→ **Directive 1**
In the post on trusting HR, what outside agency does the writer suggest taking an EEO-based complaint to?
→ **Directive 2**
Using the post on trusting HR, explain why the writer says to make every report in writing.

→ **Page extract**

Can You Trust Your Company's HR Department?

A fellow blogger has a post out this week titled "Who Do You Report Harassment To If the Harasser Is the CEO?".  It is a thoughtful article and it makes the excellent point that HR for every company needs to bake into their policies a method by which an employee can internally report sexual harassment being committed by the CEO or owner of a company without risk of retaliation. I think that is an excellent goal to strive for and I hope that all HR departments set that as a goal.  There is only one problem with the premise of the article. 

The effort will almost certainly fail. 

Michael Corleone: "C'mon Frankie... my father did business with HR, he respected HR."
Frank Pentangeli: "Your father did business with HR, he respected HR... but he never trusted HR!"

 

 

HR is, in my opinion, possibly the most challenging role for any manager to do and do well. It is arguably designed to fail. The problem is obvious: HR serves two masters. On the one hand, HR is designed to serve as a helpful ombudsman to employees. To assist employees who are being mistreated. To conduct thorough investigations and correct inappropriate behavior against employees. On the other hand, HR is required to defend management against accusations of unlawful employment practices. HR is usually directly involved in the termination decisions that lead to EEOC filings. HR is then in charge of or at least heavily involved in drafting the company's defensive statement of position filings, arguing that the company is blameless. Thus, the very department that an employee is supposed to trust with his or her career and feel comfortable making a complaint to is the same department that will be spearheading the fight against the employee when it all goes south. 

What this means in most companies is that, no, you cannot trust HR to help you. While many HR officers have their hearts in the right place when they start working in the field, they can't help but know who is responsible for signing their paychecks. Hint: it's not the employee bringing a complaint against a member of management.  

So, should you bring complaints to HR? Yes, you should. In fact, in many cases you are legally required to do so or you risk waiving any claims you may have against the company for the discrimination or harassment you are reporting. Just don't assume that HR's only role is to help you. Because it isn't. While HR may be trying to assist you they are also assessing corporate risk, documenting your complaint in a way that will assist the company in defending against your complaint, and looking for ways to satisfy the demands of management. 

Here are a couple of quick tips: 

  1. Make all reports in writing. When push comes to shove down the road, HR is liable to either not "remember" you made a complaint or to remember it substantially differently than you do. Putting your report in writing is the only way to prove you made a complaint, when you made it, and to whom the complaint was made.  
  2. You know that written report from number 1, above?  KEEP A COPY. A written complaint does you know good if you send the only copy to HR. It might...you know...get lost. 
  3. Consider going outside the organization to the EEOC. If your complaint involves EEO-based (age, sex, race, religion disability, color) discrimination or harassment then consider making a complaint to the EEOC sooner rather than later. There will be little question that a report to the EEOC is protected activity under the law. This gives you a somewhat higher level of protection from retaliation than if you merely report internally.

→ **Dataset extract**
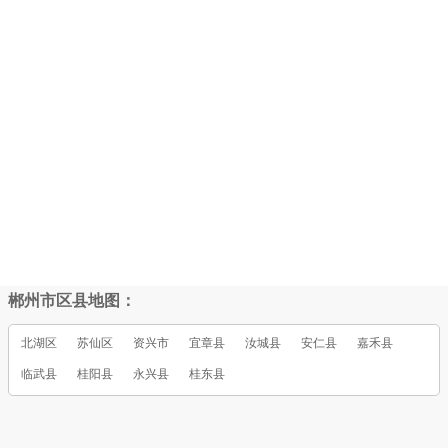
郴州市区县地图：
北湖区
苏仙区
资兴市
宜章县
汝城县
安仁县
嘉禾县
临武县
桂阳县
永兴县
桂东县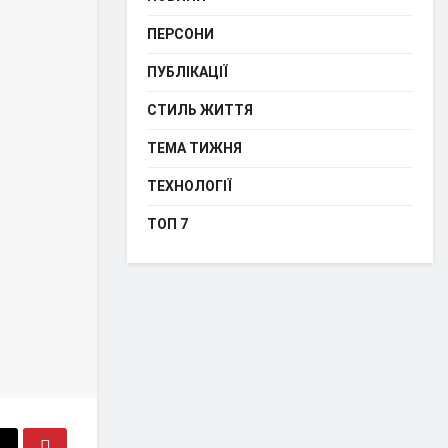
ПЕРСОНИ
ПУБЛІКАЦІЇ
СТИЛЬ ЖИТТЯ
ТЕМА ТИЖНЯ
ТЕХНОЛОГІЇ
ТОП 7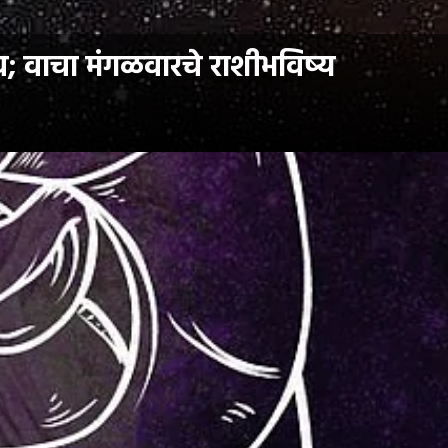
; वाचा मंगळवारचे राशीभविष्य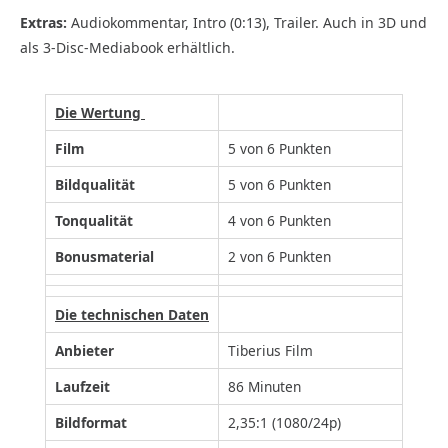
Extras:
Audiokommentar, Intro (0:13), Trailer. Auch in 3D und
als 3-Disc-Mediabook erhältlich.
Die Wertung
Film
5 von 6 Punkten
Bildqualität
5 von 6 Punkten
Tonqualität
4 von 6 Punkten
Bonusmaterial
2 von 6 Punkten
Die technischen Daten
Anbieter
Tiberius Film
Laufzeit
86 Minuten
Bildformat
2,35:1 (1080/24p)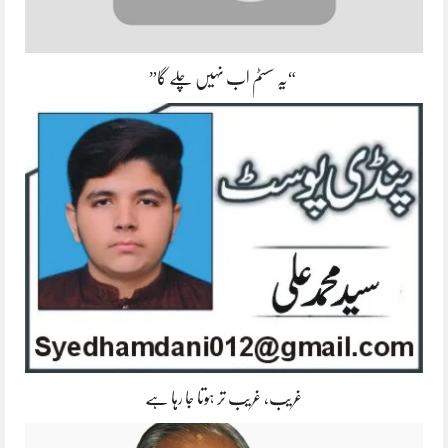
“یہ سسٹم اب نہیں چلے گا”
غریب، غریب تر ہوتا جا رہا ہے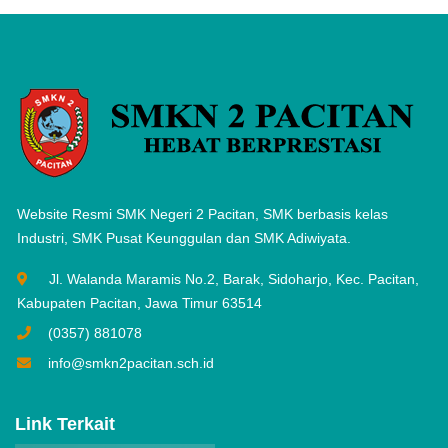
Website Resmi SMK Negeri 2 Pacitan, SMK berbasis kelas
Industri, SMK Pusat Keunggulan dan SMK Adiwiyata.
Jl. Walanda Maramis No.2, Barak, Sidoharjo, Kec. Pacitan,
Kabupaten Pacitan, Jawa Timur 63514
(0357) 881078
info@smkn2pacitan.sch.id
Link Terkait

→ **Written response 1**
The EEOC.

→ **Written response 2**
Later on, HR may not "remember" that you made a complaint, or may remember it quite differently than you do. A written report is the only way to prove that you complained, when you did it, and who received it.